A second lot of troops arrived and started killing again, they overturned beds, thinking we'd hidden valuables under mattresses. There was no way to communicate.

It went on for two nights. I would lie awake with the screaming echoing along the corridors.

A hospital is meant to be a place of sanctuary, but the red cross on the outside meant nothing to them.

It was simply the lucky of the draw that I survived. I recovered in hospital at the Changi prison camp over the next six months.

When I was fit I was taken to a labour camp at the River Kwai in Thailand. It was hell. We worked on construction of the Japan's railway towards Burma.

I was in a camp of 2000 men clearing virgin jungle. Elephants pulled down trees, while we laid sleepers and track.

I ate rice rations for three-and-a-half years. A mug of rice porridge, with a teaspoon of sugar, for energy in the morning. Plain rice with leaves for lunch, and rice with a mug of stew at night.

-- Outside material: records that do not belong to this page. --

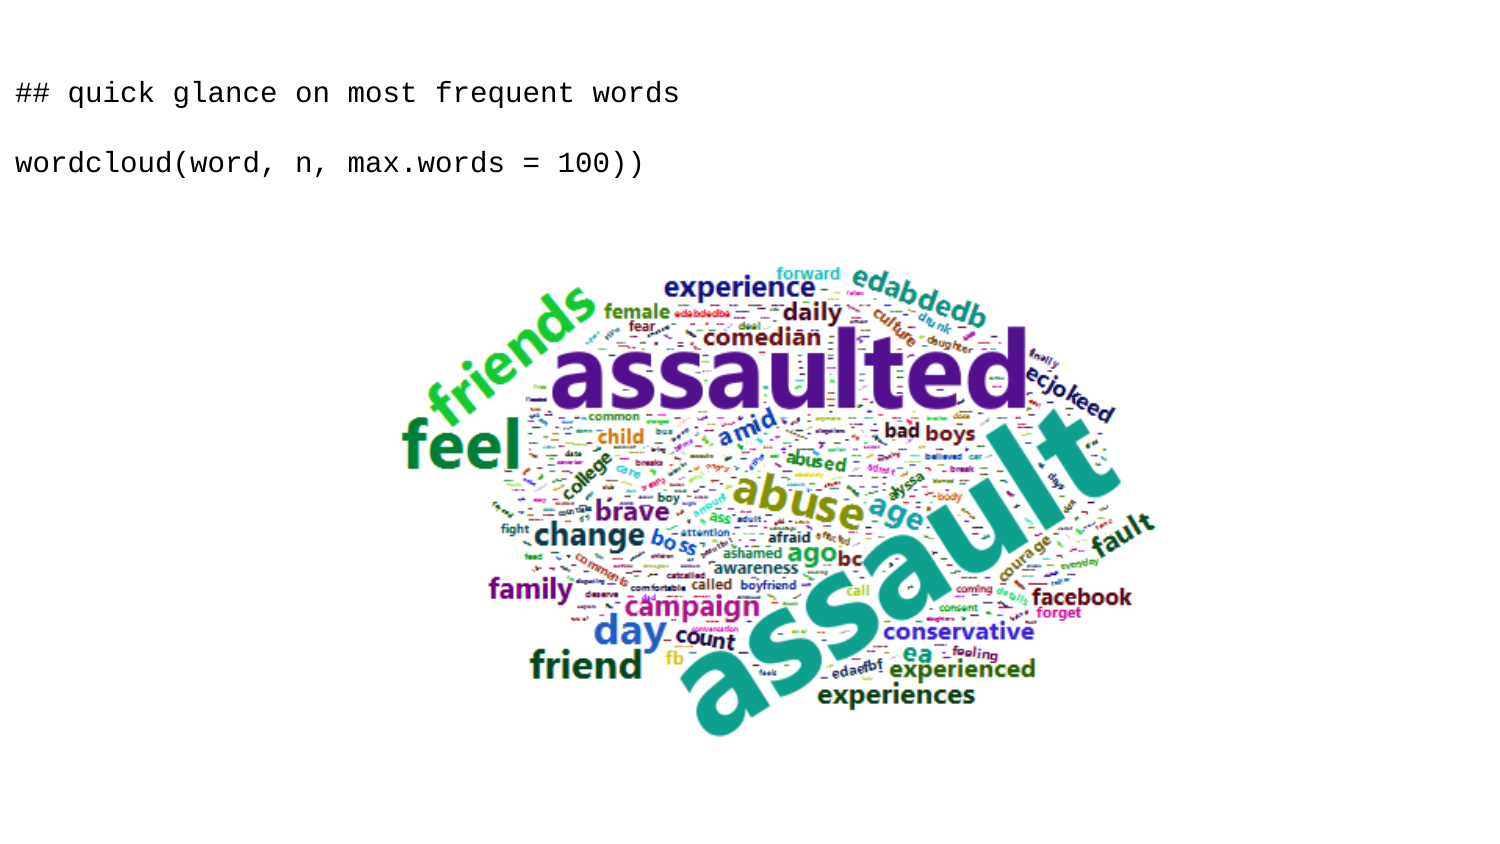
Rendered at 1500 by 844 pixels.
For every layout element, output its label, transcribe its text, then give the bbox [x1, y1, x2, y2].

text_box ## quick glance on most frequent words wordcloud(word, n, max.words = 100)) [0, 0, 1391, 251]
picture [321, 189, 1207, 766]
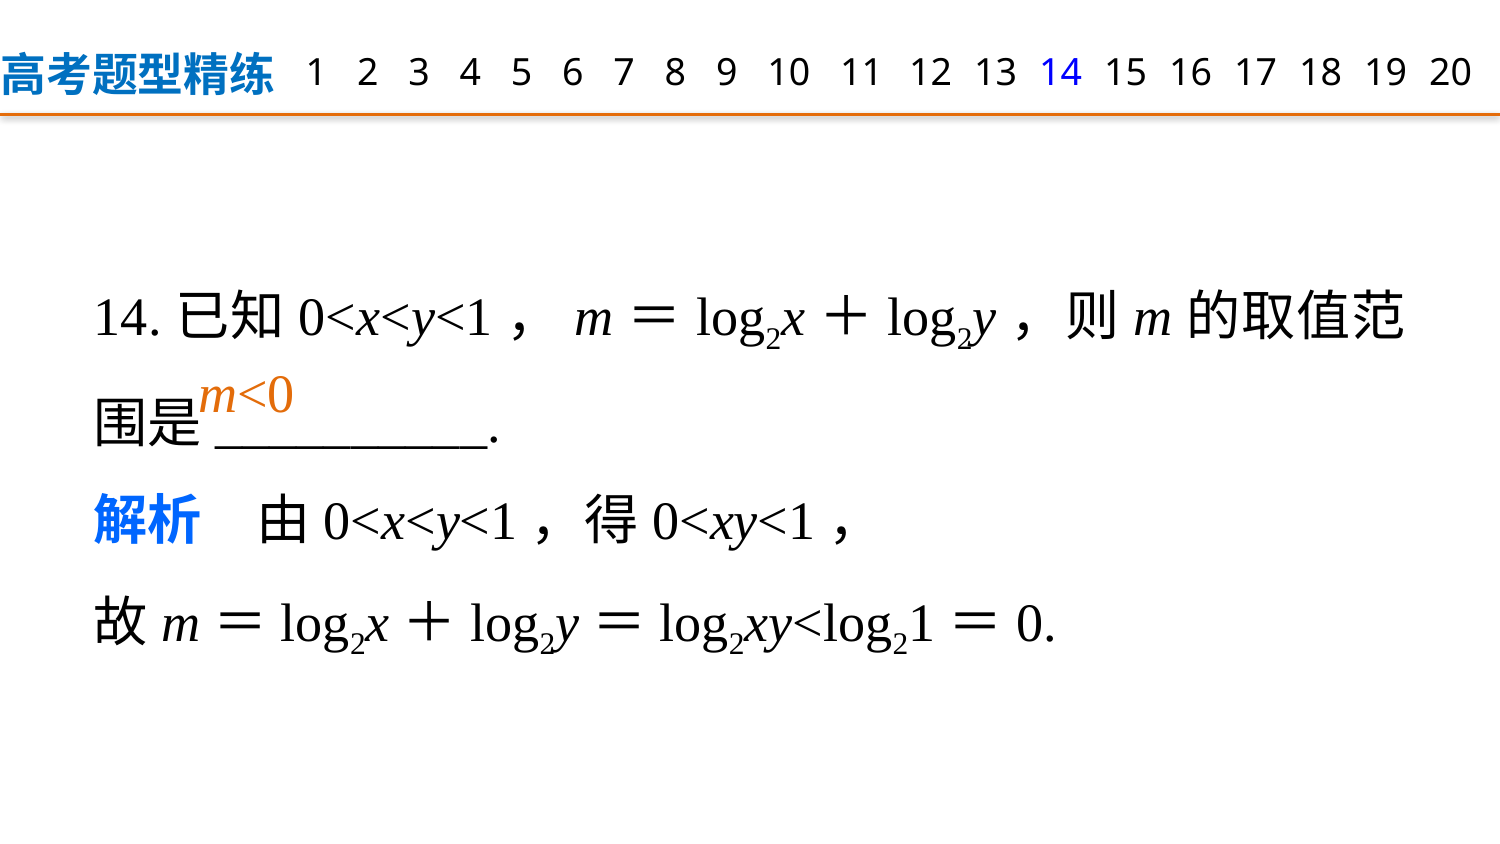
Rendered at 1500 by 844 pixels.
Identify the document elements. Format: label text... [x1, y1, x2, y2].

We all had vitamin deficiency, tropical ulcers and many died of malaria, cholera and other diseases. I had amoebic dysentery while I was burying others who died of the same thing.

If you were too ill too work you laid in a hut all day with your rations halved. You either got better or died.

We worked wearing just cloth pants and a hat. Some had the last tatters of their shirt to keep the sun off their shoulders.

On the day the last spike was hammered in the Japanese somehow produced clean uniforms to dress the workers. They were taken right after the ceremony.

I went back to Changi until Japan surrendered on August 15 1945. I survived. I was a lucky one.

 

Dick Died May 2008

Obituary

FEPOW Sunday Post 3-tn

Dick on left with Avril and Jimmy Hart - FEPOW Day 2007

Dick was a survivor of the Alexandra Hospital Massacre and appeared in a number of TV documentaries.

A friend writes: His was an East End childhood of poverty in a large family, three to a bed and no shoes. He chose to accompany a comrade to the Japanese Railway, although he could would have stayed behind because of his considerable injuries during the fighting, but he was not going to let his chum go without him  although he had to be carried over his friend's shoulders the last few miles into  the Railway camp.

He could only carry out light camp duties thereafter,  but at night he joined a small concert party to play and sing to men in the really vile sickness huts, telling jokes and stories to keep up their spirits in the evenings.

After the War he moved up to Glasgow to work on "the barrows" and build up his own business there, he became a good chum of the the Argylls in particular, and was soon  known everafter - as "Cockney Jock".